FOCUS – Un entretien en direct avec deux magistrats ? C’est ce que proposaient Éric Vaillant et Jacques Dallest, respectivement procureur de la République et procureur général près de la cour d’appel de Grenoble, au cours d’un échange en visioconférence ouvert à tous, organisé le lundi 22 novembre dans le cadre des États généraux de la justice.

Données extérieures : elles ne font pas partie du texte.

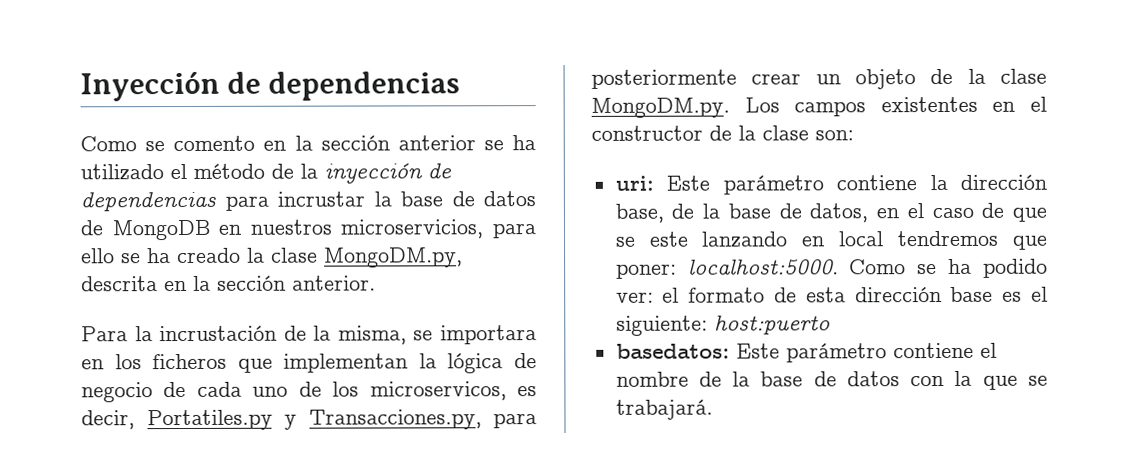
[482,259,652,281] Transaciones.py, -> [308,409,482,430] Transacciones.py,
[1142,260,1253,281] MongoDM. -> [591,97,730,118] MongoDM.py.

Un exercice auquel les deux magistrats se sont adonnés sans langue de bois.
Exercice inhabituel pour le procureur de la République de Grenoble Éric Vaillant et le procureur général près la cour d’appel de Grenoble Jacques Dallest : les deux magistrats invitaient les citoyens qui le désiraient à un échange sous forme de questions-réponses en visio, le lundi 22 novembre entre 14 et 15 h 30. Un rendez-vous organisé dans le cadre des États généraux de la justice, lancés en octobre 2021.
Objectif de l’initiative, rappelé par Jacques Dallest en préambule ? « Consulter la population et recueillir leurs opinions, leurs avis, leurs propositions sur le monde un peu particulier de la justice qui est souvent dans l’actualité et souvent critiqué ». Prévus jusqu’au mois de février 2022, les États généraux doivent aboutir à un « état des lieux » accompagné de propositions pour améliorer la justice du quotidien, qu’elle soit pénale ou civile.

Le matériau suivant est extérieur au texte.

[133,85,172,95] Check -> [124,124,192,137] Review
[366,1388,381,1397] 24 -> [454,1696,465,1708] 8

Des échanges sans langue de bois
Si les participants à la réunion se sont montrés (relativement) discrets, amenant parfois les deux magistrats à endosser le rôle d’animateurs, les questions n’en ont pas moins démontré un réel intérêt du public pour la justice. À commencer par son fonctionnement : ses moyens ou son indépendance vis-à-vis du pouvoir. Tandis qu’un internaute était pour sa part simplement curieux de savoir à quoi ressemble la vie quotidienne d’un magistrat.
Des questions auxquelles Jacques Dallest comme Éric Vaillant ont répondu sans langue de bois. Les moyens ? « On en manque toujours ! On court après des effectifs parce que les contentieux sont en augmentation et qu’il faut des personnes pour les traiter », a expliqué Jacques Dallest. L’indépendance ? « Elle existe mais elle reste fragile. C’est pourquoi je milite pour qu’elle rentre de plus en plus dans les textes », a pour sa part indiqué Éric Vaillant.
Quant à la vie quotidienne d’un magistrat, celle-ci se compose de beaucoup de réunions… et peut être bouleversée à tout moment par un événement d’importance. « C’est aussi pour ces grosses affaires que l’on fait ce métier. Pour se confronter à des affaires qui ont de la résonance pour l’opinion publique, qui suscite la réflexion des uns et des autres », a confié Éric Vaillant.
Une justice trop laxiste à Grenoble ?
Mais sans surprise, la question de la délinquance à Grenoble s’est également posée. Avec, en toile de fond, la suspicion d’une justice grenobloise trop « laxiste ». « Ça me fait toujours un peu mal d’entendre que la justice grenobloise est laxiste. Il y a besoin de règles, et ces règles il faut qu’on les respecte ! », a répliqué Éric Vaillant. Qui a signé un joli lapsus, en rappelant que la justice « ne se rend pas sur un claquement de droit ».
Le procureur a par ailleurs mis les points sur les i : « On ne peut pas envoyer tout le monde en prison. Même si on construit encore plus de prisons et qu’on envoie encore plus de monde en prison, on ne pourra pas envoyer tout le monde en prison. » Et de rappeler que la justice dispose d’un éventail de réponses pénales, par exemple le suris probatoire ou les travaux d’intérêt général. « C’est le travail des magistrats d’essayer de déterminer la sanction pour tel ou tel dossier. C’est là que l’on rend une justice humaine », estime Éric Vaillant.
Jacques Dallest a rappelé, pour sa part, que ceux qui prônent une justice expéditive sont eux-mêmes très soucieux du respect de leurs droits quand un accident de parcours les amène devant l’institution. Un paradoxe qui s’observe pour le simple citoyen… comme pour des élus, voire d’anciens présidents de la République. Quand cela se produit, « on est content de trouver un avocat, des policiers qui respectent la procédure, et d’avoir une justice », a conclu le magistrat.